─── Record set ───

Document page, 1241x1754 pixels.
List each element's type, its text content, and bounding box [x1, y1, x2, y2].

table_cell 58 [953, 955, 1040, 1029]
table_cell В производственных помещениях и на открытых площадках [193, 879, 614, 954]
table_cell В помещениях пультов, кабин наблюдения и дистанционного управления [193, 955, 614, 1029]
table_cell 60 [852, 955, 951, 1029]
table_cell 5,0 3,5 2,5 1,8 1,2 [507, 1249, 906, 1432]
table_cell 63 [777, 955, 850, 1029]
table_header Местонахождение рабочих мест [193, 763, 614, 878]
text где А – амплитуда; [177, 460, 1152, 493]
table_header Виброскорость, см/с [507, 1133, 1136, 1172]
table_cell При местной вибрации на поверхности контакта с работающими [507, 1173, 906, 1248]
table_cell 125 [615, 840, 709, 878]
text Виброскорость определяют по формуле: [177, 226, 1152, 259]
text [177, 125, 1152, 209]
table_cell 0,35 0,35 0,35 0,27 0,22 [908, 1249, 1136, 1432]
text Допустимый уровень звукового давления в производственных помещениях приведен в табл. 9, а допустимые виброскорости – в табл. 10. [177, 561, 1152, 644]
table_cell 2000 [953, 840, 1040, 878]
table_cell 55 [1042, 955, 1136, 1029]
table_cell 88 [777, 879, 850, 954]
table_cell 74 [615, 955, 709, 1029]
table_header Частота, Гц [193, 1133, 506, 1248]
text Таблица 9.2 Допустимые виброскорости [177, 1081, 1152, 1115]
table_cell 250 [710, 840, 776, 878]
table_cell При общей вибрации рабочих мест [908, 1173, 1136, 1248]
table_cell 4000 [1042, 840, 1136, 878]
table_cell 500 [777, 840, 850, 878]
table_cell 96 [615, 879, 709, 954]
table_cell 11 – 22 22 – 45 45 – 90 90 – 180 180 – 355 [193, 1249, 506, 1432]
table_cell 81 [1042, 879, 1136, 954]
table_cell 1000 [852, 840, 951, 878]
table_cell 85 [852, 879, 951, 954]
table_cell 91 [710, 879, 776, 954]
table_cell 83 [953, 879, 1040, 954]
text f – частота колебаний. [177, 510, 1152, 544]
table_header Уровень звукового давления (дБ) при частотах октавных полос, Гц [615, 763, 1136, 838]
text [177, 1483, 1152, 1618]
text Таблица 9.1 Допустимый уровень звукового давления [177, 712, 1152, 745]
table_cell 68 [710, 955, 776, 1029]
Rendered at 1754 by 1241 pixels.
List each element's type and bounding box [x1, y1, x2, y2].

───

_How to complete this task_: Which lines above include the word "Таблица"? Pick them out and copy them.

_Exercise response_:
text Таблица 9.2 Допустимые виброскорости [177, 1081, 1152, 1115]
text Таблица 9.1 Допустимый уровень звукового давления [177, 712, 1152, 745]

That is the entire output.